La Chistera Joko-Garbi est un jeu indirect. Il se joue trois contre trois, contre le mur du Fronton Place Libre, en 45 points. Un joueur est avant gauche, l’autre avant droit et le troisième à l’arrière. Spécialité rapide, la pelote est renvoyée instantanément, agréable à regarder. Le Joko–Garbi se pratique avec une pelote dure recouverte de cuir lisse pour donner un peu de vitesse au jeu, elle pèse entre 108 et 125 grammes suivant la catégorie. La partie se joue également en hiver en Fronton Mur à Gauche court 36 mètres mais à deux contre deux..

Le xare, appelé aussi « raquette argentine », est apparu en 1860. La paleta cuir et la pala ancha (paleta gomme) commencent à être pratiquées dans les années 1930. Dans les temps anciens, la pelote ne se pratiquait que sous forme de défis. Ce n’est qu’en 1921, lors de la création de la Fédération Française de Pelote Basque que la pelote est réglementée. En 1922 le Comité de Pelote du Pays Basque est créé. Les premiers statuts ne seront déposés à la sous-préfecture de Bayonne qu’en 1953.
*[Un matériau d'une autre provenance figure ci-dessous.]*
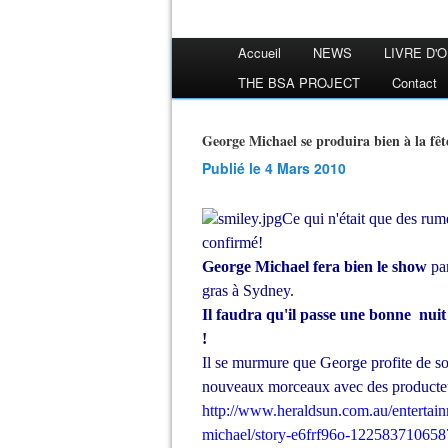
Accueil
NEWS
LIVRE D'
THE BSA PROJECT
Contact
George Michael se produira bien à la f
Publié le 4 Mars 2010
Ce qui n'était que des rum
confirmé!
George Michael fera bien le show
par
gras à Sydney.
Il faudra qu'il passe une bonne nuit
!
Il se murmure que George profite de so
nouveaux morceaux avec des producteur
http://www.heraldsun.com.au/entertain
michael/story-e6frf96o-122583710658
La Cesta Punta est la discipline la plus spectaculaire. Le jeu utilise trois murs : le mur de frappe, le mur du fond et le mur de gauche. La surface de jeu est matérialisée par les lignes métalliques. La première, sur le mur de frappe, est tracée à 0,8 ou 1 mètre de hauteur. Elle délimite la hauteur de frappe. Ces trois murs sont également bordés d’une ligne métallique sur leur partie supérieure au-delà de laquelle les pelotes seront jugées fausses.

La pelote est un enroulement de fil sur un  noyau de latex et enveloppé de 2 peaux de cuir. L’ensemble est comprimé dans un moule afin de le rendre parfaitement rond. Le poids de la pelote varie de 115 à 125gr. Elle peut atteindre des vitesses de 200 à 300 km/h.
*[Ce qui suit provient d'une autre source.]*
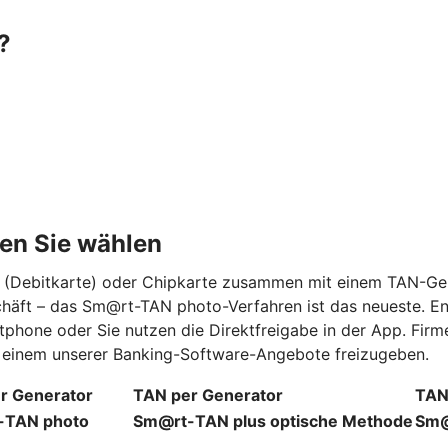
?
en Sie wählen
rd (Debitkarte) oder Chipkarte zusammen mit einem TAN-Ge
schäft – das Sm@rt-TAN photo-Verfahren ist das neueste. E
tphone oder Sie nutzen die Direktfreigabe in der App. Fi
in einem unserer Banking-Software-Angebote freizugeben.
r Generator
TAN per Generator
TAN
-TAN photo
Sm@rt-TAN plus optische Methode
Sm@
Référence: Lien externe http://www.ffpb.net

Les corridas

On compte quatre formes de tauromachie dans le monde

  • La corrida espagnole
  • La corrida portugaise
  • La course camarguaise
  • La course landaise

La corrida espagnole est réservée aux aficionados.

Une corrida espagnole se compose de trois parties :

  • Le tercio de pique : le matador et ses peones (aides du matador) jaugent le taureau à l’aide d’une série de passes de capote (rosé d’un coté et jaune de l’autre) pendant que les picadors testent la bravoure du taureau à l’aide de leur pique.
  • Le tercio de banderilles : les peones, ou parfois le matador lui-même, posent des banderilles recouvertes de papiers de couleur sur le taureau.
  • Le tercio de mise à mort : la faena de muleta : le matador fait des passes avec une muleta, un leurre en tissu rouge, ce qui prépare le taureau à l’estocade qui fait partie intégrante du spectacle.

 Les arènes de Saint Vincent de Tyrosse et de Soustons vous accueillent pendant leurs fêtes pour une corrida portugaise et une novillada.